Una filosofia dei cavilli legali che si esprime anche in Mixed by Erry. Questa volta l’oggetto è la riproduzione pirata della musica. Un’altra storia vera, come l’Isola delle Rose. Gente appassionata di musica, di tecnologia, e un po’ annoiata che fa soldi inventando qualcosa che non esisteva prima. Sono personaggi che stanno un passo avanti nel loro mondo, quando le istituzioni li raggiungeranno saranno guai.

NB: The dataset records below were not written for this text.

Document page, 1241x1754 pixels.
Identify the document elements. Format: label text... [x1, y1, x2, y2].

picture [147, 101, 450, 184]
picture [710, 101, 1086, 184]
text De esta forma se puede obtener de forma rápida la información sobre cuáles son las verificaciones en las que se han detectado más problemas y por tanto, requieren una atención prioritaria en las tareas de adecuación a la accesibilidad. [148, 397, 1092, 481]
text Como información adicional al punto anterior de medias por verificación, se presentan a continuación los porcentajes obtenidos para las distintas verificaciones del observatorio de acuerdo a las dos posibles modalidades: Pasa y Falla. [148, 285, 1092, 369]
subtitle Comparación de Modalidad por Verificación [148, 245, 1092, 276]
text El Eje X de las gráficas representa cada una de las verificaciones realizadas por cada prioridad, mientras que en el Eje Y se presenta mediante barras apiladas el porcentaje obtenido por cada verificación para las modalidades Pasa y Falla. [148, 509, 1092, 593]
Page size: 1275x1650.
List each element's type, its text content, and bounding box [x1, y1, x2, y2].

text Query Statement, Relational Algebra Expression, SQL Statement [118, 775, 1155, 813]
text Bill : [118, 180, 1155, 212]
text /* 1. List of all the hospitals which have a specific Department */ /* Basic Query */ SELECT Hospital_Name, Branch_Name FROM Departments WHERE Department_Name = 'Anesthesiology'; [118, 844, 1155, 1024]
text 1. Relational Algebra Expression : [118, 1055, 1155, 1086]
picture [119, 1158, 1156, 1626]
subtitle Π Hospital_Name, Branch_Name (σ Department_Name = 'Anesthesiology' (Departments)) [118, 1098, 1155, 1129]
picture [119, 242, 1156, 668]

In questi personaggi c’è Sibilia stesso: un regista che è come i ricercatori di Smetto quando voglio, sempre alla ricerca di una contaminazione. Lavora con storie italiane, nel cinema italiano, ma la sensibilità arriva da altrove: da un mondo (culturale) globale che non può più permettersi di guardare solo al proprio interno. Bisogna lavorare con la commedia? Va bene, ma lo faccio a modo mio. Il successo richiede un seguito? Va bene, ma lo faccio come lo fanno i più coraggiosi degli americani. Ne faccio due.

Hack the System

Dalla rabbia al controllo. I due seguiti di Smetto quando voglio (Masterclass e Ad Honorem) sono stati girati contemporaneamente con la stessa leggerezza di stesso spirito che anima la banda di ricercatori. “Se vogliamo fare gli scemi, allora facciamo gli scemi bene” dichiarò il regista. E poi chiamò i seguiti Reloaded e Revolution. Come Matrix. All’americana insomma, per poi svelare il vero titolo nei titoli di coda andando a prendere una moda, quella dei cinecomic, verso cui era più facile opporsi con aria di superiorità. Invece qui la si imita con affetto.

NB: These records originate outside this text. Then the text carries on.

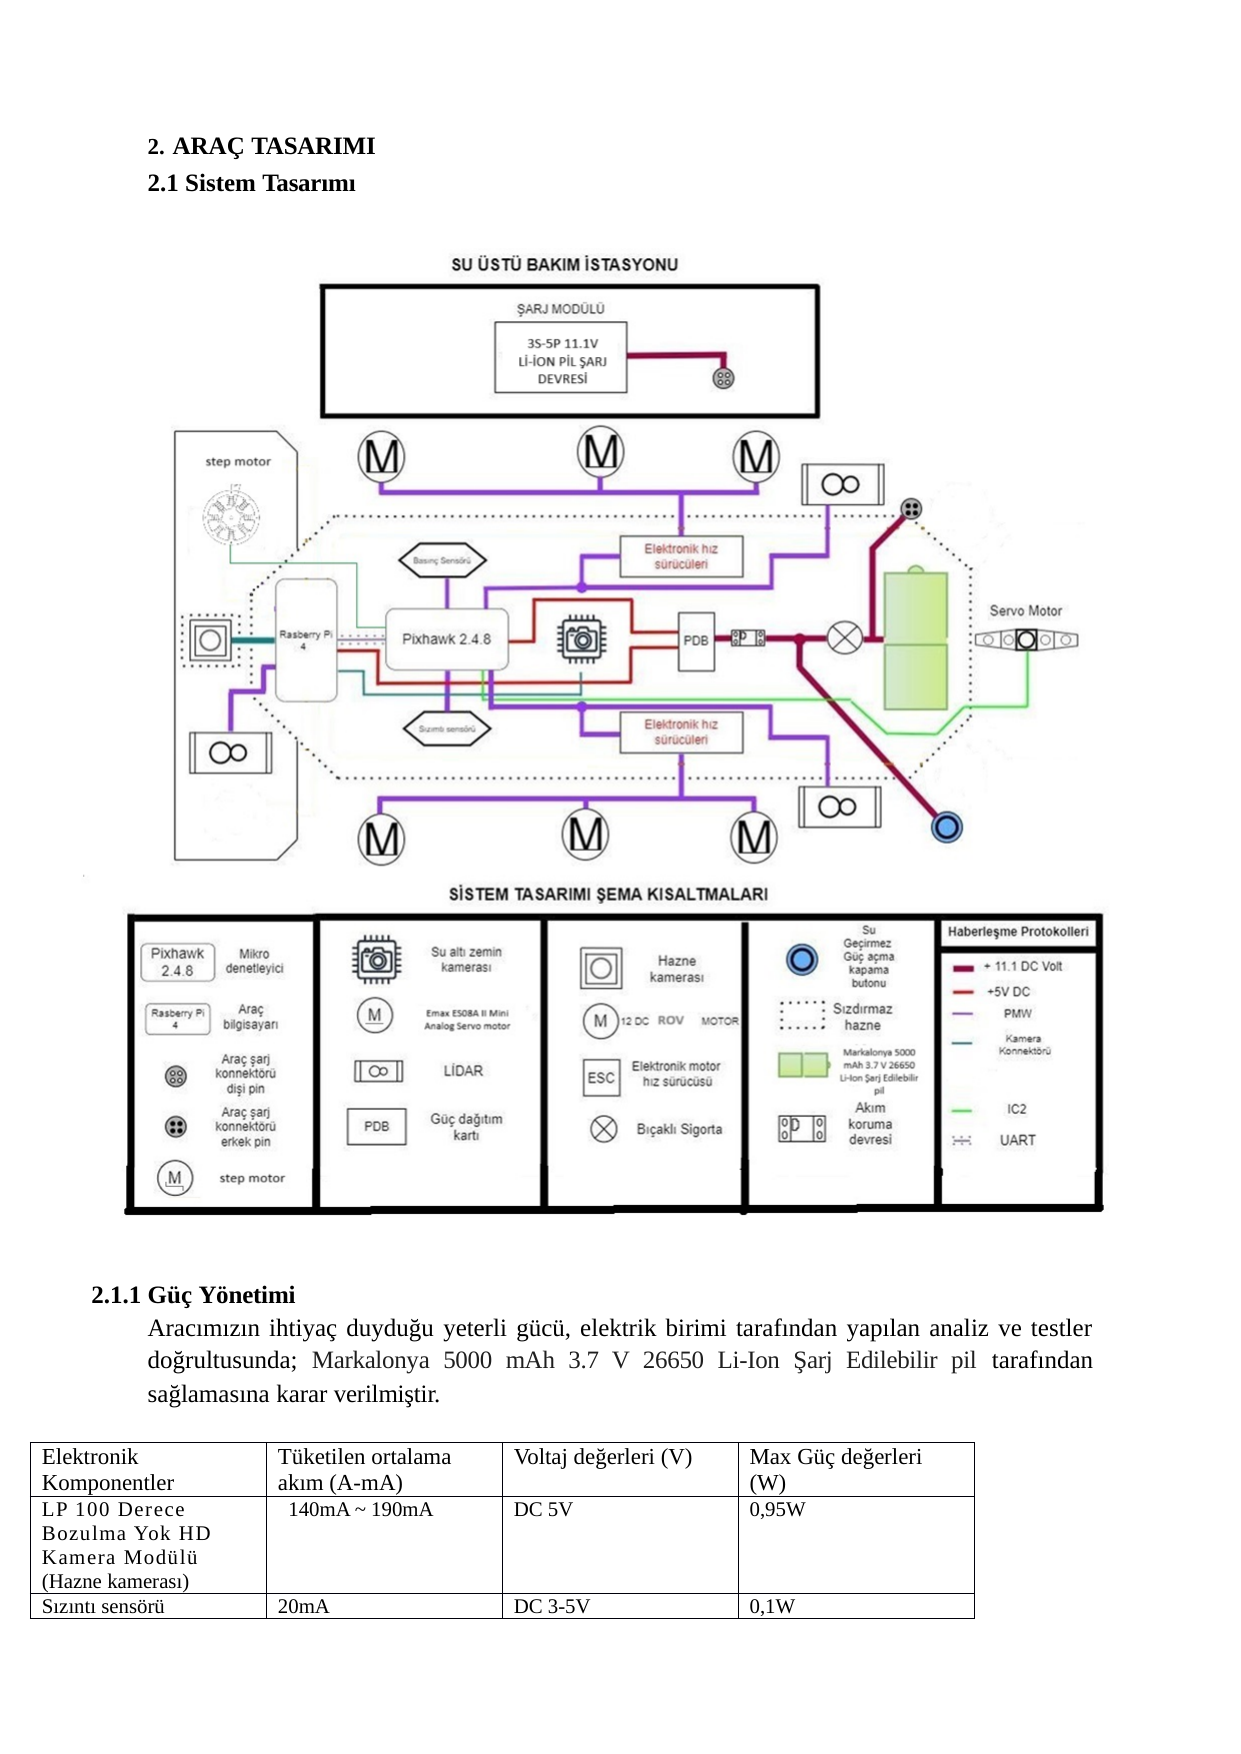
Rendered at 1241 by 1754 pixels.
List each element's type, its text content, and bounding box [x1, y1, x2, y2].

table_cell 140mA ~ 190mA [267, 1497, 502, 1593]
table_cell 0,95W [739, 1497, 974, 1593]
picture [41, 216, 1198, 1218]
subtitle Güç Yönetimi [91, 1280, 1198, 1308]
table_header Max Güç değerleri (W) [739, 1443, 974, 1496]
table_cell 0,1W [739, 1594, 974, 1618]
table_cell LP 100 Derece Bozulma Yok HD Kamera Modülü (Hazne kamerası) [31, 1497, 266, 1593]
table_header Voltaj değerleri (V) [503, 1443, 738, 1496]
table_cell DC 3-5V [503, 1594, 738, 1618]
text Aracımızın ihtiyaç duyduğu yeterli gücü, elektrik birimi tarafından yapılan analiz ve testler doğrultusunda; Markalonya 5000 mAh 3.7 V 26650 Li-Ion Şarj Edilebilir pil tarafından sağlamasına karar verilmiştir. [147, 1313, 1093, 1407]
table_cell Sızıntı sensörü [31, 1594, 266, 1618]
table_header Tüketilen ortalama akım (A-mA) [267, 1443, 502, 1496]
table_header Elektronik Komponentler [31, 1443, 266, 1496]
table_cell 20mA [267, 1594, 502, 1618]
subtitle Sistem Tasarımı [147, 168, 1198, 197]
subtitle ARAÇ TASARIMI [147, 131, 1198, 159]
table_cell DC 5V [503, 1497, 738, 1593]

Invece che dire “non siamo come…” Sibilia si è vantato di essere “proprio come” il cinema grosso di genere, i registi ambiziosi, la commedia che si struttura in franchise (Una notte da leoni). Il sistema italiano, il modo in cui tutti pensiamo, critichiamo, e creiamo il cinema nostrano era stato hackerato! 

I seguiti di Smetto quando voglio sono usciti un po’ meno bene del primo. Il secondo è un film di rapine, con una sequenza pazzesca con un treno, ma molto più serio e meno scorrevole. Il terzo è un epico finale di tensione e di trame che si risolvono con grande enfasi narrativa però con un senso di già visto, di ripetizione di una storia ormai esaurita. Meno belli e non importa. 

L’obiettivo era solo in parte superare il primo, era molto più importante far esistere dei film così. Dimostrare che si può essere ambiziosi, con una visione, e divertirsi da matti nel fare questo tipo di cinema. Era una rivoluzione giovane e pop che Sibilia non ha fatto da solo (tra i molti vanno citati Matteo Rovere e Gabriele Mainetti). Oggi l’impressione è che tutto questo si sia un po’ spento; che sia rientrato nei canoni di un sistema che è in piccola parte cambiato, ma che al contempo ha inglobato questa ondata fermandola così nella sua espansione. 

Un segno è rimasto. Perché quello che è stato non può smettere di essere stato. Non si può, in altri termini, “smettere quando si vuole” una volta che sugli schermi è arrivata una creatura così diversa da tutto come la trilogia. L’invito per i nuovi autori risuona ancora chiaro. Si deve continuare ad andare avanti nella ricerca di un modo per cambiare il sistema dall’interno o per ritagliarsi un proprio spazio di libertà, per ritrovare l’orgoglio delle proprie idee matte. Per Sibilia gli autori devono essere ribelli. Proprio come Erry, come l’ingegnere Giorgio Rosa, come la banda di ricercatori.